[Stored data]

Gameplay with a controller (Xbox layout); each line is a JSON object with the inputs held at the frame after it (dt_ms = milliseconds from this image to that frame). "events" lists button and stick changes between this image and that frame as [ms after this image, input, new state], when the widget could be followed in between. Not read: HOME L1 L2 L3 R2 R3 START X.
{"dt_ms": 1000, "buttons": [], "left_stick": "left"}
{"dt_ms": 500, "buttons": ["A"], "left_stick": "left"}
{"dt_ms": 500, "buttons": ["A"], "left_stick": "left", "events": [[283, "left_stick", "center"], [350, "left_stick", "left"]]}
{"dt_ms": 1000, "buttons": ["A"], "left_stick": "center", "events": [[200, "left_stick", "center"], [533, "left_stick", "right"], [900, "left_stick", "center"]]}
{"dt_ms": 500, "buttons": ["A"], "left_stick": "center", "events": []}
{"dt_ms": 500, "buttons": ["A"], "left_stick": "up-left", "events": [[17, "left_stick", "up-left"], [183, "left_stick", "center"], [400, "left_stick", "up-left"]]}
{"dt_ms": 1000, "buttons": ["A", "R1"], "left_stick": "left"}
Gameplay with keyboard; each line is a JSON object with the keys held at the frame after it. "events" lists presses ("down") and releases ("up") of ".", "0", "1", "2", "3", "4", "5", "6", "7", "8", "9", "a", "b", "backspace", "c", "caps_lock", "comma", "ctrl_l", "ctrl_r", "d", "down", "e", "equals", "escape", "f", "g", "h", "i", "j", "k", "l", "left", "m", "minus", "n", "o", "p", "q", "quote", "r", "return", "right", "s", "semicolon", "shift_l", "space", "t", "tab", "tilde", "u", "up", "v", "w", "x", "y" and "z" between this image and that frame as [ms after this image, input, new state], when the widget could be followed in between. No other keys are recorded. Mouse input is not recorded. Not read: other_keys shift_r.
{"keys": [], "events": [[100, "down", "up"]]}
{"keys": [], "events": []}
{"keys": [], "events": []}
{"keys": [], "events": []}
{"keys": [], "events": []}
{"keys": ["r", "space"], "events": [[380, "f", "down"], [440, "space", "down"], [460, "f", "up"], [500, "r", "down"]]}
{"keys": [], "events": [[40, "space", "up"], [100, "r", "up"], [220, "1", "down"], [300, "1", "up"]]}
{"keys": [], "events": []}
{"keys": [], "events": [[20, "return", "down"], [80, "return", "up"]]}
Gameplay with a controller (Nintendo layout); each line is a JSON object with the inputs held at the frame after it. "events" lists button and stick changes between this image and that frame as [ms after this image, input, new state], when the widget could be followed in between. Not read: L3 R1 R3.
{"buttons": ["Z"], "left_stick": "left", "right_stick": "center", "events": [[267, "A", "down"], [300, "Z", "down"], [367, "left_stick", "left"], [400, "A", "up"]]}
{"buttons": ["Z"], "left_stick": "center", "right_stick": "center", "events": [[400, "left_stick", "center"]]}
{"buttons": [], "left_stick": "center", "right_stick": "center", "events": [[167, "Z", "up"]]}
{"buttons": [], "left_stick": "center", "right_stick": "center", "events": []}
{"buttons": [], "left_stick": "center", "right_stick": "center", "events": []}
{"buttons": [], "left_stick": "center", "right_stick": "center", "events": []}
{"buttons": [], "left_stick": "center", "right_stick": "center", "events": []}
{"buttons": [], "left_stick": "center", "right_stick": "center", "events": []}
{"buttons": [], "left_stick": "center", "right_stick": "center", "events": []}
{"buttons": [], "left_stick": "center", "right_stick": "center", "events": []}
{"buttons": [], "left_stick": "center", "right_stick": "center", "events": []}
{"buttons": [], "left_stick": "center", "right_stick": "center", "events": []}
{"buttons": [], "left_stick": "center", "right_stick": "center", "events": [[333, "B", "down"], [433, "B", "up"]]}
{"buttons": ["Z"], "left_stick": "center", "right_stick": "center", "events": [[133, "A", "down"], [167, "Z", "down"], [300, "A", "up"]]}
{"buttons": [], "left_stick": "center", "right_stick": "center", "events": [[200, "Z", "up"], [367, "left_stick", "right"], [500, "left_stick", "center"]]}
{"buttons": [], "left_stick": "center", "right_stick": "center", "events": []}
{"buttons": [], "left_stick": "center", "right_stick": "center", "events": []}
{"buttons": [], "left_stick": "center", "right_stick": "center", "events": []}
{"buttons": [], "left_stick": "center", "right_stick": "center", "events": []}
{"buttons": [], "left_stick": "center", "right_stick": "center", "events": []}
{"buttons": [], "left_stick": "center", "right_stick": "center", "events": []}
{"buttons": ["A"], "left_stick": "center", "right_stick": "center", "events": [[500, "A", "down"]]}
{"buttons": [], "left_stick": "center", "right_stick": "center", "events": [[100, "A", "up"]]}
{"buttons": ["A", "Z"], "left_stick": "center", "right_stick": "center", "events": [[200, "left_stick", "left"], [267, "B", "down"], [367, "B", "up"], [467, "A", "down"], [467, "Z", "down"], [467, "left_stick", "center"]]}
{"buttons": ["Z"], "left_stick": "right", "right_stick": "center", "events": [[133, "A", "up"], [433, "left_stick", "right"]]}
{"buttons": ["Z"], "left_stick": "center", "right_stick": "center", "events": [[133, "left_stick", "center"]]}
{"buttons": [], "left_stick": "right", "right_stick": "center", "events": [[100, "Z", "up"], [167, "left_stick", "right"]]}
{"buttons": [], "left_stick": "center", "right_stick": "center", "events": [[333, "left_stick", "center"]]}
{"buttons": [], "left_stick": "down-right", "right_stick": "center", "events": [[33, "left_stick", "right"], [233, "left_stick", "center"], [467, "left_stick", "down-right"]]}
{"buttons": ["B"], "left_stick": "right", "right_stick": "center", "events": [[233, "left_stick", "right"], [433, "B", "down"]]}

• PROBLEM REQUIREMENTS: This exercise calls for repeating every line of the data exactly.

• RESPONSE TO THIS TASK:
Gameplay with a controller (Xbox layout); each line is a JSON object with the inputs held at the frame after it (dt_ms = milliseconds from this image to that frame). "events" lists button and stick changes between this image and that frame as [ms after this image, input, new state], when the widget could be followed in between. Not read: HOME L1 L2 L3 R2 R3 START X.
{"dt_ms": 1000, "buttons": [], "left_stick": "left"}
{"dt_ms": 500, "buttons": ["A"], "left_stick": "left"}
{"dt_ms": 500, "buttons": ["A"], "left_stick": "left", "events": [[283, "left_stick", "center"], [350, "left_stick", "left"]]}
{"dt_ms": 1000, "buttons": ["A"], "left_stick": "center", "events": [[200, "left_stick", "center"], [533, "left_stick", "right"], [900, "left_stick", "center"]]}
{"dt_ms": 500, "buttons": ["A"], "left_stick": "center", "events": []}
{"dt_ms": 500, "buttons": ["A"], "left_stick": "up-left", "events": [[17, "left_stick", "up-left"], [183, "left_stick", "center"], [400, "left_stick", "up-left"]]}
{"dt_ms": 1000, "buttons": ["A", "R1"], "left_stick": "left"}
Gameplay with keyboard; each line is a JSON object with the keys held at the frame after it. "events" lists presses ("down") and releases ("up") of ".", "0", "1", "2", "3", "4", "5", "6", "7", "8", "9", "a", "b", "backspace", "c", "caps_lock", "comma", "ctrl_l", "ctrl_r", "d", "down", "e", "equals", "escape", "f", "g", "h", "i", "j", "k", "l", "left", "m", "minus", "n", "o", "p", "q", "quote", "r", "return", "right", "s", "semicolon", "shift_l", "space", "t", "tab", "tilde", "u", "up", "v", "w", "x", "y" and "z" between this image and that frame as [ms after this image, input, new state], when the widget could be followed in between. No other keys are recorded. Mouse input is not recorded. Not read: other_keys shift_r.
{"keys": [], "events": [[100, "down", "up"]]}
{"keys": [], "events": []}
{"keys": [], "events": []}
{"keys": [], "events": []}
{"keys": [], "events": []}
{"keys": ["r", "space"], "events": [[380, "f", "down"], [440, "space", "down"], [460, "f", "up"], [500, "r", "down"]]}
{"keys": [], "events": [[40, "space", "up"], [100, "r", "up"], [220, "1", "down"], [300, "1", "up"]]}
{"keys": [], "events": []}
{"keys": [], "events": [[20, "return", "down"], [80, "return", "up"]]}
Gameplay with a controller (Nintendo layout); each line is a JSON object with the inputs held at the frame after it. "events" lists button and stick changes between this image and that frame as [ms after this image, input, new state], when the widget could be followed in between. Not read: L3 R1 R3.
{"buttons": ["Z"], "left_stick": "left", "right_stick": "center", "events": [[267, "A", "down"], [300, "Z", "down"], [367, "left_stick", "left"], [400, "A", "up"]]}
{"buttons": ["Z"], "left_stick": "center", "right_stick": "center", "events": [[400, "left_stick", "center"]]}
{"buttons": [], "left_stick": "center", "right_stick": "center", "events": [[167, "Z", "up"]]}
{"buttons": [], "left_stick": "center", "right_stick": "center", "events": []}
{"buttons": [], "left_stick": "center", "right_stick": "center", "events": []}
{"buttons": [], "left_stick": "center", "right_stick": "center", "events": []}
{"buttons": [], "left_stick": "center", "right_stick": "center", "events": []}
{"buttons": [], "left_stick": "center", "right_stick": "center", "events": []}
{"buttons": [], "left_stick": "center", "right_stick": "center", "events": []}
{"buttons": [], "left_stick": "center", "right_stick": "center", "events": []}
{"buttons": [], "left_stick": "center", "right_stick": "center", "events": []}
{"buttons": [], "left_stick": "center", "right_stick": "center", "events": []}
{"buttons": [], "left_stick": "center", "right_stick": "center", "events": [[333, "B", "down"], [433, "B", "up"]]}
{"buttons": ["Z"], "left_stick": "center", "right_stick": "center", "events": [[133, "A", "down"], [167, "Z", "down"], [300, "A", "up"]]}
{"buttons": [], "left_stick": "center", "right_stick": "center", "events": [[200, "Z", "up"], [367, "left_stick", "right"], [500, "left_stick", "center"]]}
{"buttons": [], "left_stick": "center", "right_stick": "center", "events": []}
{"buttons": [], "left_stick": "center", "right_stick": "center", "events": []}
{"buttons": [], "left_stick": "center", "right_stick": "center", "events": []}
{"buttons": [], "left_stick": "center", "right_stick": "center", "events": []}
{"buttons": [], "left_stick": "center", "right_stick": "center", "events": []}
{"buttons": [], "left_stick": "center", "right_stick": "center", "events": []}
{"buttons": ["A"], "left_stick": "center", "right_stick": "center", "events": [[500, "A", "down"]]}
{"buttons": [], "left_stick": "center", "right_stick": "center", "events": [[100, "A", "up"]]}
{"buttons": ["A", "Z"], "left_stick": "center", "right_stick": "center", "events": [[200, "left_stick", "left"], [267, "B", "down"], [367, "B", "up"], [467, "A", "down"], [467, "Z", "down"], [467, "left_stick", "center"]]}
{"buttons": ["Z"], "left_stick": "right", "right_stick": "center", "events": [[133, "A", "up"], [433, "left_stick", "right"]]}
{"buttons": ["Z"], "left_stick": "center", "right_stick": "center", "events": [[133, "left_stick", "center"]]}
{"buttons": [], "left_stick": "right", "right_stick": "center", "events": [[100, "Z", "up"], [167, "left_stick", "right"]]}
{"buttons": [], "left_stick": "center", "right_stick": "center", "events": [[333, "left_stick", "center"]]}
{"buttons": [], "left_stick": "down-right", "right_stick": "center", "events": [[33, "left_stick", "right"], [233, "left_stick", "center"], [467, "left_stick", "down-right"]]}
{"buttons": ["B"], "left_stick": "right", "right_stick": "center", "events": [[233, "left_stick", "right"], [433, "B", "down"]]}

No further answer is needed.